-
[x] I have checked that this issue has not already been reported. Root cause of issue #32802 might be the trouble I report here.
-
[x] I have confirmed this bug exists on the latest version of pandas.
-
[ ] (optional) I have confirmed this bug exists on the master branch of pandas.
Code Sample, a copy-pastable example
import pandas as pd
import numpy as np
# Trouble 1 with Serie (same with DataFrame)
# Working with dtype int64
df = pd.DataFrame(columns=['First'],dtype=np.int64)
df['First']
Series([], Name: First, dtype: int64)
# Not working with dtype datetime64
df = pd.DataFrame(columns=['First'],dtype=np.datetime64)
df['First']
Series([], Name: First, dtype: object)
# Trouble 2 with Serie (works with DataFrame)
# Try to use 'astype' as a workaround
df = df.astype({'First':np.datetime64})
df['First']
ValueError: The 'datetime64' dtype has no unit.
Please pass in 'datetime64[ns]' instead.
But then:
df = df.astype({'First':np.datetime64[ns]})
NameError: name 'ns' is not defined
And if you are lucky enough to have a DataFrame (hence with several columns), here the workaround works.
df = pd.DataFrame(columns=['First','Last'])
df = df.astype({'First':np.datetime64,'Last':np.datetime64})
df.loc[:,'First']
Series([], Name: First, dtype: datetime64[ns])
Yeah baby! :)
Expected Output
Series([], Name: First, dtype: datetime64[ns])
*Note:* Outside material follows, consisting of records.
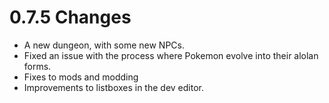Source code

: # 0.7.5 Changes #

* A new dungeon, with some new NPCs.
* Fixed an issue with the process where Pokemon evolve into their alolan forms.
* Fixes to mods and modding
* Improvements to listboxes in the dev editor.
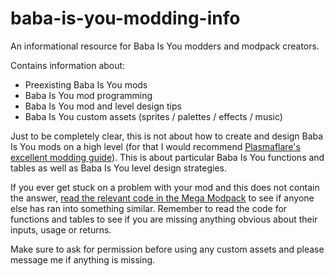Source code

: # baba-is-you-modding-info
An informational resource for Baba Is You modders and modpack creators.

Contains information about:
  - Preexisting Baba Is You mods
  - Baba Is You mod programming
  - Baba Is You mod and level design tips
  - Baba Is You custom assets (sprites / palettes / effects / music)

Just to be completely clear, this is not about how to create and design Baba Is You mods on a high level (for that I would recommend [Plasmaflare's excellent modding guide](https://github.com/PlasmaFlare/baba-modding-guide/blob/master/Readme.md)). This is about particular Baba Is You functions and tables as well as Baba Is You level design strategies.

If you ever get stuck on a problem with your mod and this does not contain the answer, [read the relevant code in the Mega Modpack](https://github.com/PlasmaFlare/baba-mega-modpack/tree/main/Lua) to see if anyone else has ran into something similar. Remember to read the code for functions and tables to see if you are missing anything obvious about their inputs, usage or returns.

Make sure to ask for permission before using any custom assets and please message me if anything is missing.
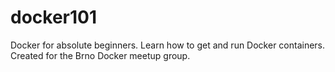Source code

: # docker101
Docker for absolute beginners. Learn how to get and run Docker containers. Created for the Brno Docker meetup group.
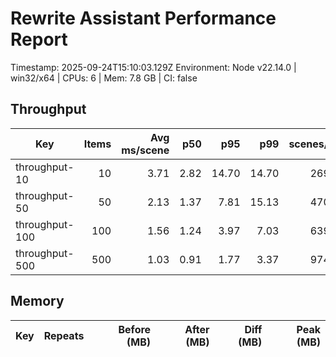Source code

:# Rewrite Assistant Performance Report

Timestamp: 2025-09-24T15:10:03.129Z
Environment: Node v22.14.0 | win32/x64 | CPUs: 6 | Mem: 7.8 GB | CI: false

## Throughput

| Key | Items | Avg ms/scene | p50 | p95 | p99 | scenes/sec |
| --- | ---: | ---: | ---: | ---: | ---: | ---: |
| throughput-10 | 10 | 3.71 | 2.82 | 14.70 | 14.70 | 269.88 |
| throughput-50 | 50 | 2.13 | 1.37 | 7.81 | 15.13 | 470.45 |
| throughput-100 | 100 | 1.56 | 1.24 | 3.97 | 7.03 | 639.13 |
| throughput-500 | 500 | 1.03 | 0.91 | 1.77 | 3.37 | 974.86 |

## Memory

| Key | Repeats | Before (MB) | After (MB) | Diff (MB) | Peak (MB) |
| --- | ---: | ---: | ---: | ---: | ---: |
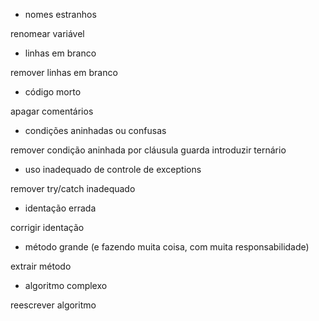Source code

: - nomes estranhos

renomear variável

- linhas em branco

remover linhas em branco

- código morto

apagar comentários

- condições aninhadas ou confusas

remover condição aninhada por cláusula guarda
introduzir ternário

- uso inadequado de controle de exceptions

remover try/catch inadequado

- identação errada

corrigir identação

- método grande (e fazendo muita coisa, com muita responsabilidade)

extrair método

- algoritmo complexo

reescrever algoritmo
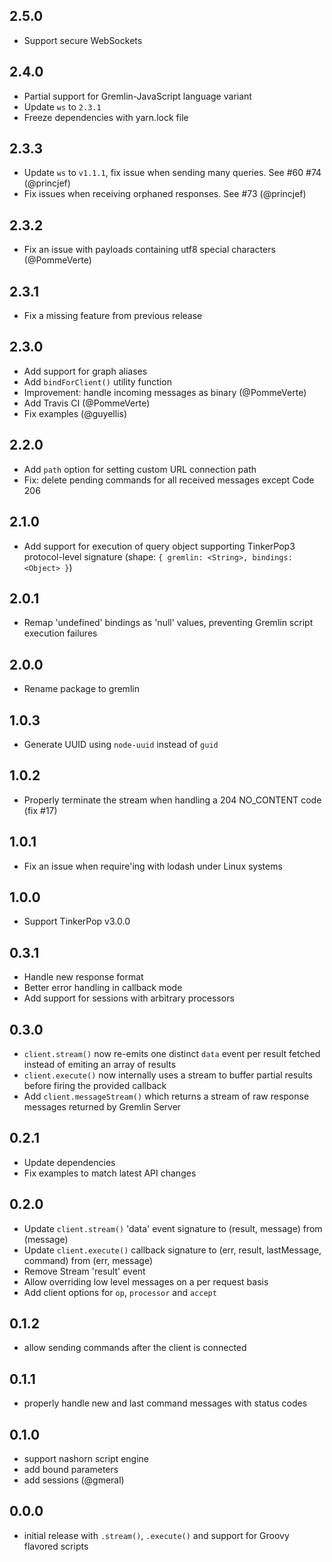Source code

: ## 2.5.0
- Support secure WebSockets

## 2.4.0
- Partial support for Gremlin-JavaScript language variant
- Update `ws` to `2.3.1`
- Freeze dependencies with yarn.lock file

## 2.3.3
- Update `ws` to `v1.1.1`, fix issue when sending many queries. See #60 #74 (@princjef)
- Fix issues when receiving orphaned responses. See #73 (@princjef)

## 2.3.2
- Fix an issue with payloads containing utf8 special characters (@PommeVerte)

## 2.3.1
- Fix a missing feature from previous release

## 2.3.0
- Add support for graph aliases
- Add `bindForClient()` utility function
- Improvement: handle incoming messages as binary (@PommeVerte)
- Add Travis CI (@PommeVerte)
- Fix examples (@guyellis)

## 2.2.0
- Add `path` option for setting custom URL connection path
- Fix: delete pending commands for all received messages except Code 206

## 2.1.0
- Add support for execution of query object supporting TinkerPop3 protocol-level signature (shape: `{ gremlin: <String>, bindings: <Object> }`)

## 2.0.1
- Remap 'undefined' bindings as 'null' values, preventing Gremlin script execution failures

## 2.0.0
- Rename package to gremlin

## 1.0.3
- Generate UUID using `node-uuid` instead of `guid`

## 1.0.2
- Properly terminate the stream when handling a 204 NO_CONTENT code (fix #17)

## 1.0.1
- Fix an issue when require'ing with lodash under Linux systems

## 1.0.0
- Support TinkerPop v3.0.0

## 0.3.1
- Handle new response format
- Better error handling in callback mode
- Add support for sessions with arbitrary processors

## 0.3.0
- `client.stream()` now re-emits one distinct `data` event per result fetched instead of emiting an array of results
- `client.execute()` now internally uses a stream to buffer partial results before firing the provided callback
- Add `client.messageStream()` which returns a stream of raw response messages returned by Gremlin Server

## 0.2.1
- Update dependencies
- Fix examples to match latest API changes

## 0.2.0
- Update `client.stream()` 'data' event signature to (result, message) from (message)
- Update `client.execute()` callback signature to (err, result, lastMessage, command) from (err, message)
- Remove Stream 'result' event
- Allow overriding low level messages on a per request basis
- Add client options for `op`, `processor` and `accept`

## 0.1.2
- allow sending commands after the client is connected

## 0.1.1
- properly handle new and last command messages with status codes

## 0.1.0
- support nashorn script engine
- add bound parameters
- add sessions (@gmeral)

## 0.0.0
- initial release with `.stream()`, `.execute()` and support for Groovy flavored scripts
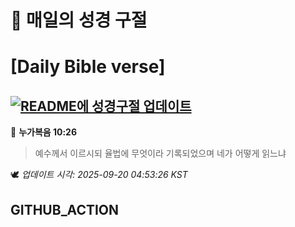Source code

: # 🙏 매일의 성경 구절
# [Daily Bible verse]
## [![README에 성경구절 업데이트](https://github.com/DONGSUKA/first_test/actions/workflows/update-readme-bible.yml/badge.svg)](https://github.com/DONGSUKA/first_test/actions/workflows/update-readme-bible.yml)
<!-- START_BIBLE_VERSE -->
📖 **누가복음 10:26**
> 예수께서 이르시되 율법에 무엇이라 기록되었으며 네가 어떻게 읽느냐

🕊️ _업데이트 시각: 2025-09-20 04:53:26 KST_
  <!-- END_BIBLE_VERSE -->
## GITHUB_ACTION
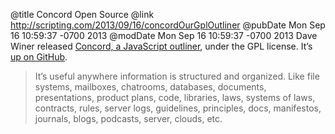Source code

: @title Concord Open Source
@link http://scripting.com/2013/09/16/concordOurGplOutliner
@pubDate Mon Sep 16 10:59:37 -0700 2013
@modDate Mon Sep 16 10:59:37 -0700 2013
Dave Winer released <a href="http://scripting.com/2013/09/16/concordOurGplOutliner">Concord, a JavaScript outliner</a>, under the GPL license. It’s <a href="https://github.com/scripting/concord">up on GitHub</a>.

>It’s useful anywhere information is structured and organized. Like file systems, mailboxes, chatrooms, databases, documents, presentations, product plans, code, libraries, laws, systems of laws, contracts, rules, server logs, guidelines, principles, docs, manifestos, journals, blogs, podcasts, server, clouds, etc.
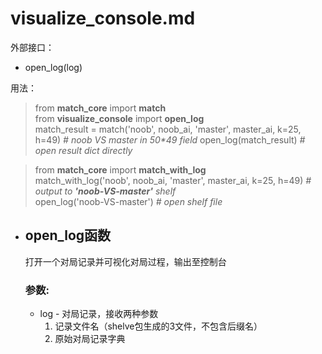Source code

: # visualize_console.md

外部接口：
- open_log(log)

用法：
> from __match_core__ import __match__  
> from __visualize_console__ import __open_log__  
> match_result = match('noob', noob_ai, 'master', master_ai, k=25, h=49) _# noob VS master in 50*49 field_
> open_log(match_result) _# open result dict directly_

> from __match_core__ import __match_with_log__  
> match_with_log('noob', noob_ai, 'master', master_ai, k=25, h=49) _# output to __'noob-VS-master'__ shelf_  
> open_log('noob-VS-master') _# open shelf file_

- ## open_log函数

    打开一个对局记录并可视化对局过程，输出至控制台

    ### 参数:
    - log - 对局记录，接收两种参数
        1. 记录文件名（shelve包生成的3文件，不包含后缀名）
        2. 原始对局记录字典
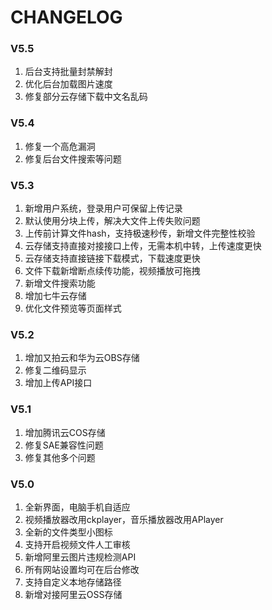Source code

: # CHANGELOG

### V5.5

1. 后台支持批量封禁解封
2. 优化后台加载图片速度
3. 修复部分云存储下载中文名乱码

### V5.4

1. 修复一个高危漏洞
2. 修复后台文件搜索等问题

### V5.3

1. 新增用户系统，登录用户可保留上传记录
2. 默认使用分块上传，解决大文件上传失败问题
3. 上传前计算文件hash，支持极速秒传，新增文件完整性校验
4. 云存储支持直接对接接口上传，无需本机中转，上传速度更快
5. 云存储支持直接链接下载模式，下载速度更快
6. 文件下载新增断点续传功能，视频播放可拖拽
7. 新增文件搜索功能
8. 增加七牛云存储
9. 优化文件预览等页面样式

### V5.2

1. 增加又拍云和华为云OBS存储
2. 修复二维码显示
3. 增加上传API接口

### V5.1

1. 增加腾讯云COS存储
2. 修复SAE兼容性问题
3. 修复其他多个问题

### V5.0

1. 全新界面，电脑手机自适应
2. 视频播放器改用ckplayer，音乐播放器改用APlayer
3. 全新的文件类型小图标
4. 支持开启视频文件人工审核
5. 新增阿里云图片违规检测API
6. 所有网站设置均可在后台修改
7. 支持自定义本地存储路径
8. 新增对接阿里云OSS存储
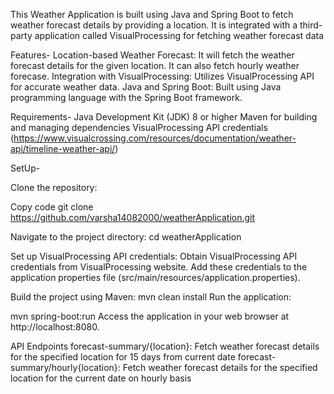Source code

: This Weather Application is built using Java and Spring Boot to fetch weather forecast details by providing a location. It is integrated with a third-party application called VisualProcessing for fetching weather forecast data


Features-
Location-based Weather Forecast: It will fetch the weather forecast details for the given location. It can also fetch hourly weather forecase.
Integration with VisualProcessing: Utilizes VisualProcessing API for accurate weather data.
Java and Spring Boot: Built using Java programming language with the Spring Boot framework.


Requirements-
Java Development Kit (JDK) 8 or higher
Maven for building and managing dependencies
VisualProcessing API credentials (https://www.visualcrossing.com/resources/documentation/weather-api/timeline-weather-api/)


SetUp-

Clone the repository:

Copy code
git clone https://github.com/varsha14082000/weatherApplication.git

Navigate to the project directory:
cd weatherApplication

Set up VisualProcessing API credentials:
Obtain  VisualProcessing API credentials from VisualProcessing website.
Add these credentials to the application properties file (src/main/resources/application.properties).

Build the project using Maven:
mvn clean install
Run the application:

mvn spring-boot:run
Access the application in your web browser at http://localhost:8080.


API Endpoints
forecast-summary/{location}: Fetch weather forecast details for the specified location for 15 days from current date
forecast-summary/hourly{location}: Fetch weather forecast details for the specified location for the current date on hourly basis


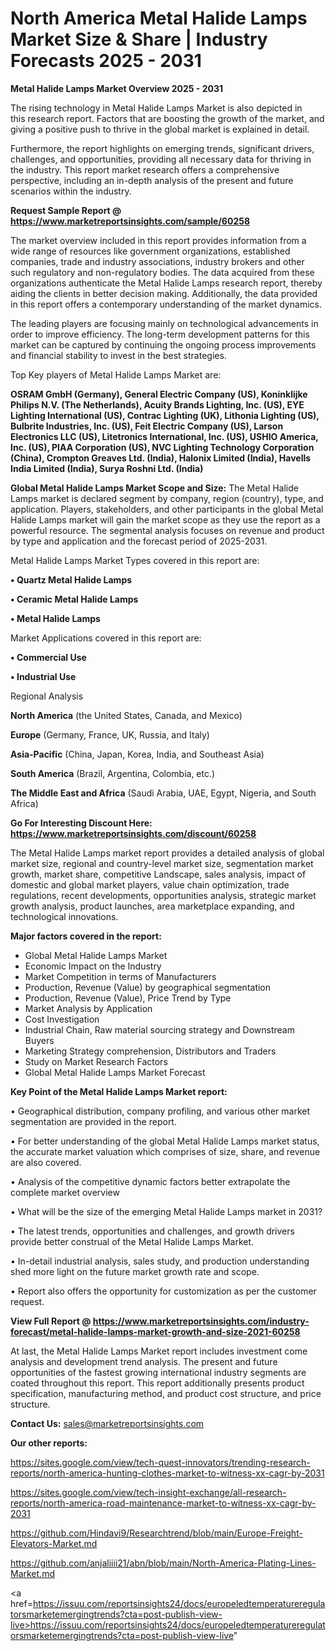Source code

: # North America Metal Halide Lamps Market Size & Share | Industry Forecasts 2025 - 2031

<Strong> Metal Halide Lamps Market Overview 2025 - 2031</strong>

The rising technology in Metal Halide Lamps Market is also depicted in this research report. Factors that are boosting the growth of the market, and giving a positive push to thrive in the global market is explained in detail.

Furthermore, the report highlights on emerging trends, significant drivers, challenges, and opportunities, providing all necessary data for thriving in the industry. This report market research offers a comprehensive perspective, including an in-depth analysis of the present and future scenarios within the industry.

<strong>Request Sample Report @ <a href=https://www.marketreportsinsights.com/sample/60258>https://www.marketreportsinsights.com/sample/60258</a></strong>

The market overview included in this report provides information from a wide range of resources like government organizations, established companies, trade and industry associations, industry brokers and other such regulatory and non-regulatory bodies. The data acquired from these organizations authenticate the Metal Halide Lamps research report, thereby aiding the clients in better decision making. Additionally, the data provided in this report offers a contemporary understanding of the market dynamics.

The leading players are focusing mainly on technological advancements in order to improve efficiency. The long-term development patterns for this market can be captured by continuing the ongoing process improvements and financial stability to invest in the best strategies.

Top Key players of Metal Halide Lamps Market are:

<strong>OSRAM GmbH (Germany), General Electric Company (US), Koninklijke Philips N.V. (The Netherlands), Acuity Brands Lighting, Inc. (US), EYE Lighting International (US), Contrac Lighting (UK), Lithonia Lighting (US), Bulbrite Industries, Inc. (US), Feit Electric Company (US), Larson Electronics LLC (US), Litetronics International, Inc. (US), USHIO America, Inc. (US), PIAA Corporation (US), NVC Lighting Technology Corporation (China), Crompton Greaves Ltd. (India), Halonix Limited (India), Havells India Limited (India), Surya Roshni Ltd. (India)</strong>

<strong><b>Global Metal Halide Lamps Market Scope and Size:</b></strong>
The Metal Halide Lamps market is declared segment by company, region (country), type, and application. Players, stakeholders, and other participants in the global Metal Halide Lamps market will gain the market scope as they use the report as a powerful resource. The segmental analysis focuses on revenue and product by type and application and the forecast period of 2025-2031.

Metal Halide Lamps Market Types covered in this report are:

<strong>• Quartz Metal Halide Lamps

• Ceramic Metal Halide Lamps

• Metal Halide Lamps</strong>

Market Applications covered in this report are:

<strong>• Commercial Use

• Industrial Use</strong> 

Regional Analysis

<strong>North America</strong> (the United States, Canada, and Mexico)

<strong>Europe</strong> (Germany, France, UK, Russia, and Italy)

<strong>Asia-Pacific</strong> (China, Japan, Korea, India, and Southeast Asia)

<strong>South America</strong> (Brazil, Argentina, Colombia, etc.)

<strong>The Middle East and Africa</strong> (Saudi Arabia, UAE, Egypt, Nigeria, and South Africa)

<strong>Go For Interesting Discount Here: <a href=https://www.marketreportsinsights.com/discount/60258>https://www.marketreportsinsights.com/discount/60258</a></strong>

The Metal Halide Lamps market report provides a detailed analysis of global market size, regional and country-level market size, segmentation market growth, market share, competitive Landscape, sales analysis, impact of domestic and global market players, value chain optimization, trade regulations, recent developments, opportunities analysis, strategic market growth analysis, product launches, area marketplace expanding, and technological innovations.

<strong><b>Major factors covered in the report:</b></strong>
<ul>
  <li>Global Metal Halide Lamps Market </li>
  <li>Economic Impact on the Industry</li>
  <li>Market Competition in terms of Manufacturers</li>
  <li>Production, Revenue (Value) by geographical segmentation</li>
  <li>Production, Revenue (Value), Price Trend by Type</li>
  <li>Market Analysis by Application</li>
  <li>Cost Investigation</li>
  <li>Industrial Chain, Raw material sourcing strategy and Downstream Buyers</li>
  <li>Marketing Strategy comprehension, Distributors and Traders</li>
  <li>Study on Market Research Factors</li>
  <li>Global Metal Halide Lamps Market Forecast</li>
</ul>

<strong><b>Key Point of the Metal Halide Lamps Market report:</b></strong>

• Geographical distribution, company profiling, and various other market segmentation are provided in the report.

• For better understanding of the global Metal Halide Lamps market status, the accurate market valuation which comprises of size, share, and revenue are also covered.

• Analysis of the competitive dynamic factors better extrapolate the complete market overview

• What will be the size of the emerging Metal Halide Lamps market in 2031?

• The latest trends, opportunities and challenges, and growth drivers provide better construal of the Metal Halide Lamps Market.

• In-detail industrial analysis, sales study, and production understanding shed more light on the future market growth rate and scope.

• Report also offers the opportunity for customization as per the customer request.

<strong><b>View Full Report @ <a href=https://www.marketreportsinsights.com/industry-forecast/metal-halide-lamps-market-growth-and-size-2021-60258>https://www.marketreportsinsights.com/industry-forecast/metal-halide-lamps-market-growth-and-size-2021-60258</a></b></strong>


At last, the Metal Halide Lamps Market report includes investment come analysis and development trend analysis. The present and future opportunities of the fastest growing international industry segments are coated throughout this report. This report additionally presents product specification, manufacturing method, and product cost structure, and price structure.

<strong>Contact Us:</strong>
sales@marketreportsinsights.com

<strong>Our other reports:</strong>

<a href=https://sites.google.com/view/tech-quest-innovators/trending-research-reports/north-america-hunting-clothes-market-to-witness-xx-cagr-by-2031>https://sites.google.com/view/tech-quest-innovators/trending-research-reports/north-america-hunting-clothes-market-to-witness-xx-cagr-by-2031</a>

<a href=https://sites.google.com/view/tech-insight-exchange/all-research-reports/north-america-road-maintenance-market-to-witness-xx-cagr-by-2031>https://sites.google.com/view/tech-insight-exchange/all-research-reports/north-america-road-maintenance-market-to-witness-xx-cagr-by-2031</a>

<a href=https://github.com/Hindavi9/Researchtrend/blob/main/Europe-Freight-Elevators-Market.md>https://github.com/Hindavi9/Researchtrend/blob/main/Europe-Freight-Elevators-Market.md</a>

<a href=https://github.com/anjaliiii21/abn/blob/main/North-America-Plating-Lines-Market.md>https://github.com/anjaliiii21/abn/blob/main/North-America-Plating-Lines-Market.md</a>

<a href=https://issuu.com/reportsinsights24/docs/europeledtemperatureregulatorsmarketemergingtrends?cta=post-publish-view-live>https://issuu.com/reportsinsights24/docs/europeledtemperatureregulatorsmarketemergingtrends?cta=post-publish-view-live</a>"
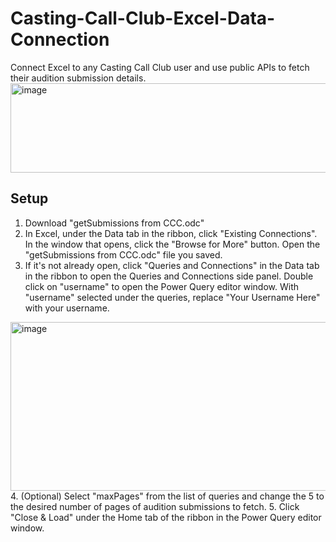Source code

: # Casting-Call-Club-Excel-Data-Connection
Connect Excel to any Casting Call Club user and use public APIs to fetch their audition submission details.
<img width="1913" height="143" alt="image" src="https://github.com/user-attachments/assets/68f0e8df-0403-423a-afb4-49a9df586d33" />

## Setup
1. Download "getSubmissions from CCC.odc"
2. In Excel, under the Data tab in the ribbon, click "Existing Connections". In the window that opens, click the "Browse for More" button. Open the "getSubmissions from CCC.odc" file you saved.
3. If it's not already open, click "Queries and Connections" in the Data tab in the ribbon to open the Queries and Connections side panel. Double click on "username" to open the Power Query editor window. With "username" selected under the queries, replace "Your Username Here" with your username.
<img width="507" height="270" alt="image" src="https://github.com/user-attachments/assets/2837965b-b245-4443-8167-c7268f439635" />
4. (Optional) Select "maxPages" from the list of queries and change the 5 to the desired number of pages of audition submissions to fetch.
5. Click "Close & Load" under the Home tab of the ribbon in the Power Query editor window.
Output of pd.show_versions()
Comment From: arw2019
Actually the workaround does apply for Series too if you put string quotes around datetime64[ns]
. If I do:
df = pd.DataFrame(columns=['First'],dtype='datetime64[ns]')
df['First']
I get
Series([], Name: First, dtype: datetime64[ns])
Comment From: jreback
np.datetime64 with no unit should always raise
i guess we missed a case - would take a PR to raise correctly in your first example
Comment From: erfannariman
Would something like this be sufficient in the DataFrame
constructor @jreback ? If so then I can create a PR:
dtype = np.datetime64
if np.datetime_data(dtype)[0] == 'generic':
raise TypeError('Numpy datetime without unit is not a valid dtype')
---------------------------------------------------------------------------
TypeError Traceback (most recent call last)
<ipython-input-129-be65bfca10de> in <module>
1 dtype = np.datetime64
2 if np.datetime_data(dtype)[0]:
----> 3 raise TypeError('numpy datetime without unit is not a valid dtype')
TypeError: numpy datetime without unit is not a valid dtype
Comment From: jreback
we already have this check for a dtype it’s just not checked when it’s a dict
you will have to trace where this should go
Comment From: jbrockmendel
in astype_nansafe inside the elif is_object_dtype(arr)
check we have cases for is_datetime64_dtype(dtype)
and is_timedelta64_dtype(dtype)
. These need to call ensure_nanosecond_dtype(dtype) i think
Comment From: jbrockmendel
This now correctly raises in all cited cases. Closing.